*** Opening DATA EXTRACT ***
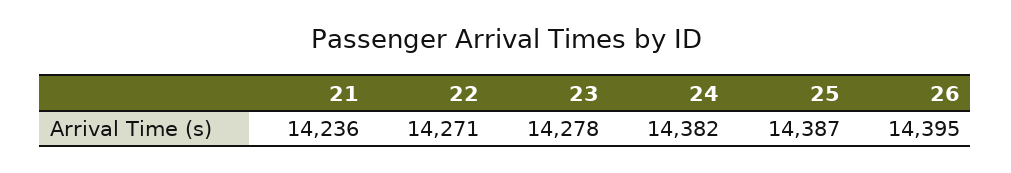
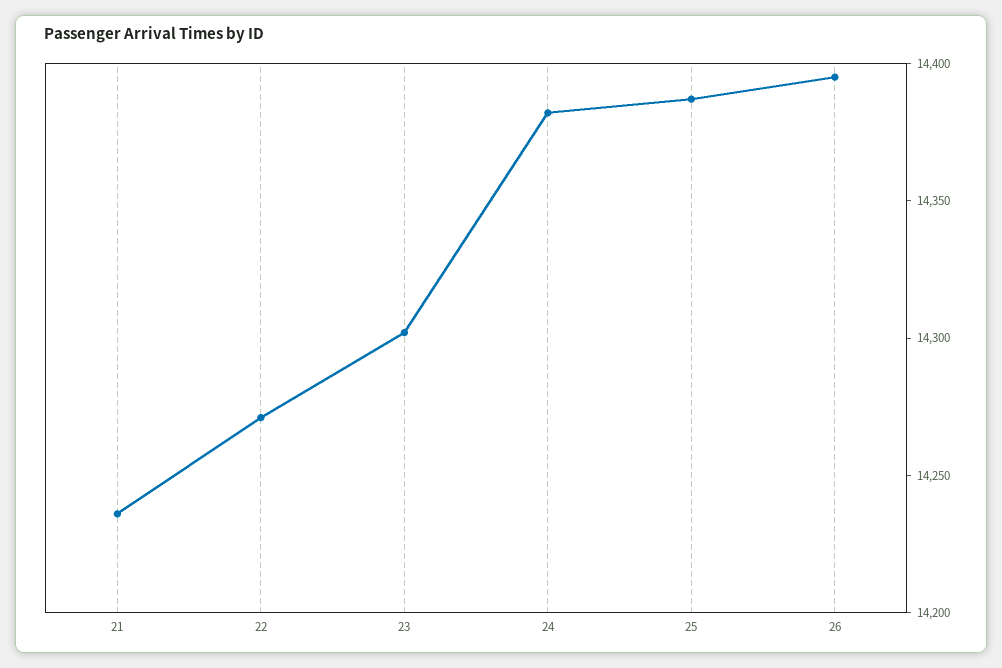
23: 14278 -> 14300

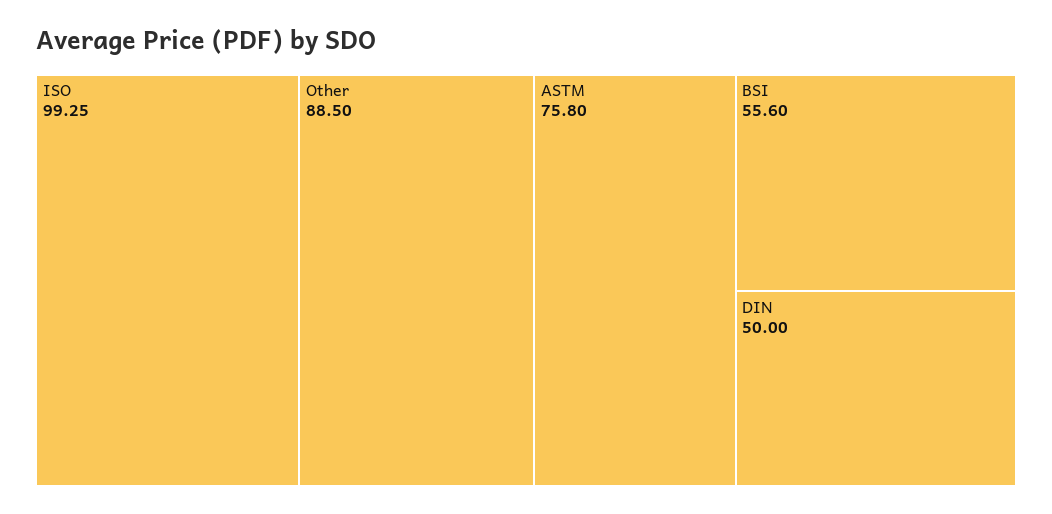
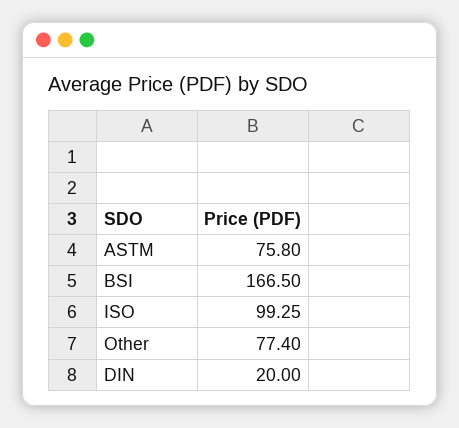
Other: 88.5 -> 77.4
BSI: 55.6 -> 166.5
DIN: 50 -> 20

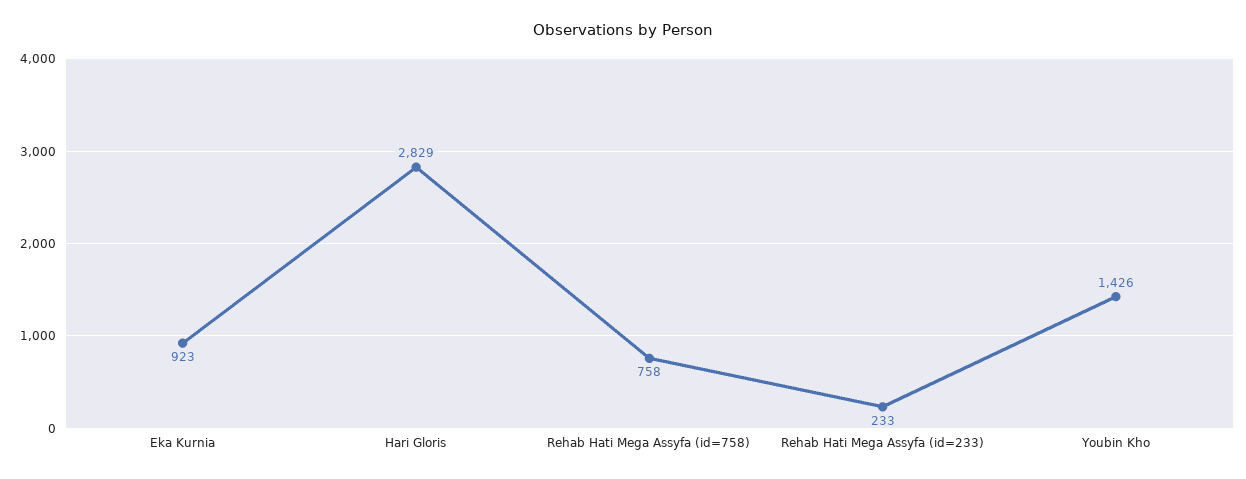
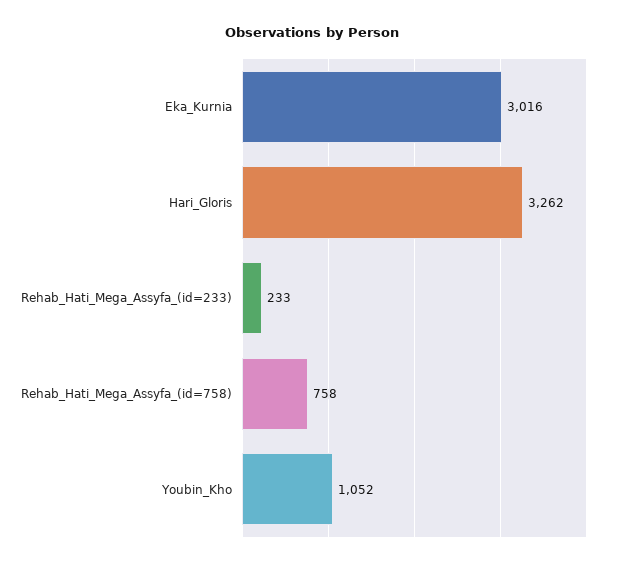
Eka Kurnia: 923 -> 3016
Hari Gloris: 2829 -> 3262
Youbin Kho: 1426 -> 1052

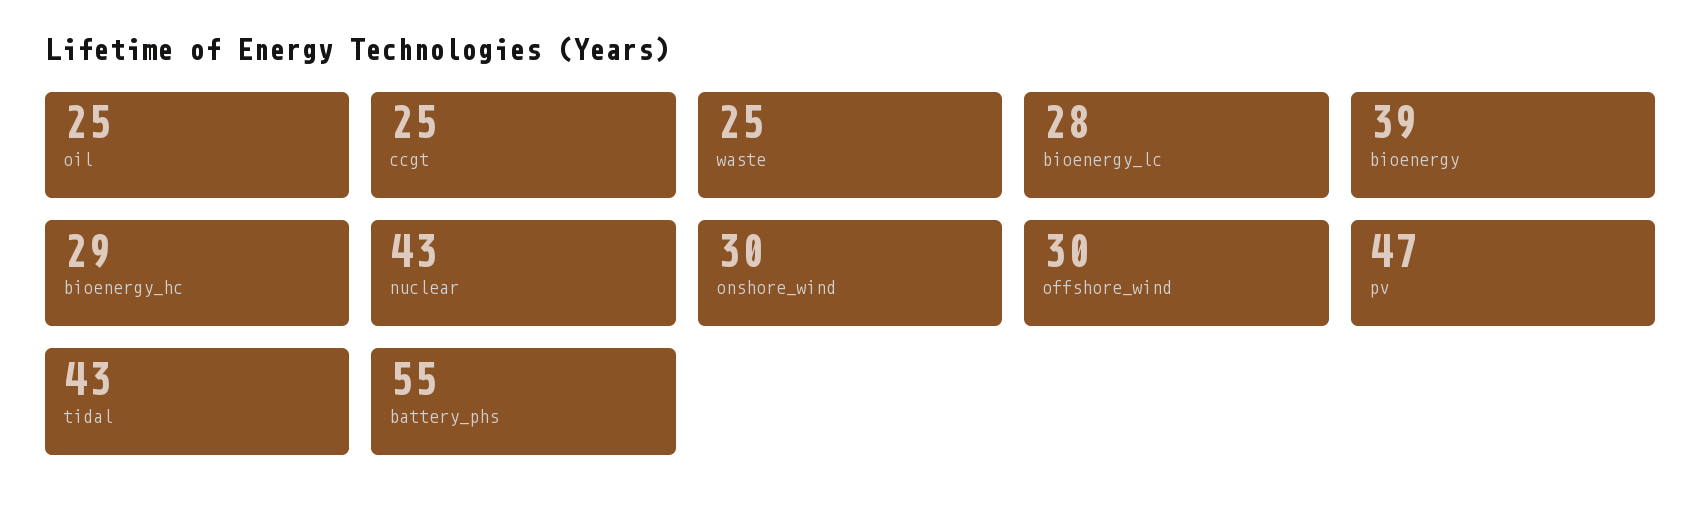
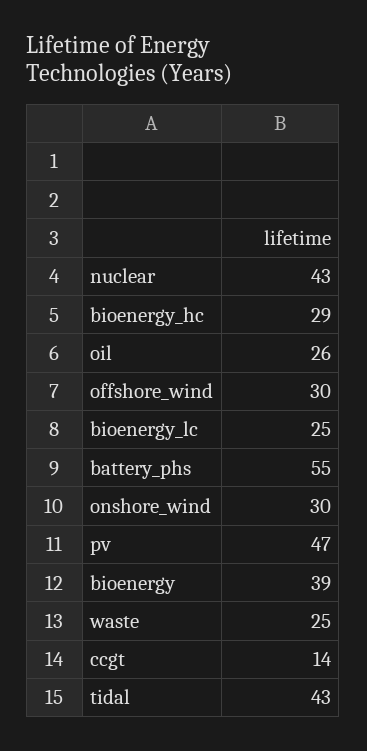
oil: 25 -> 26
ccgt: 25 -> 14
bioenergy_lc: 28 -> 25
*** Closing DATA EXTRACT ***
The records above should be copied word for word, with the pictures left out.

● TASK RESULT:
23: 14278 -> 14300

Other: 88.5 -> 77.4
BSI: 55.6 -> 166.5
DIN: 50 -> 20

Eka Kurnia: 923 -> 3016
Hari Gloris: 2829 -> 3262
Youbin Kho: 1426 -> 1052

oil: 25 -> 26
ccgt: 25 -> 14
bioenergy_lc: 28 -> 25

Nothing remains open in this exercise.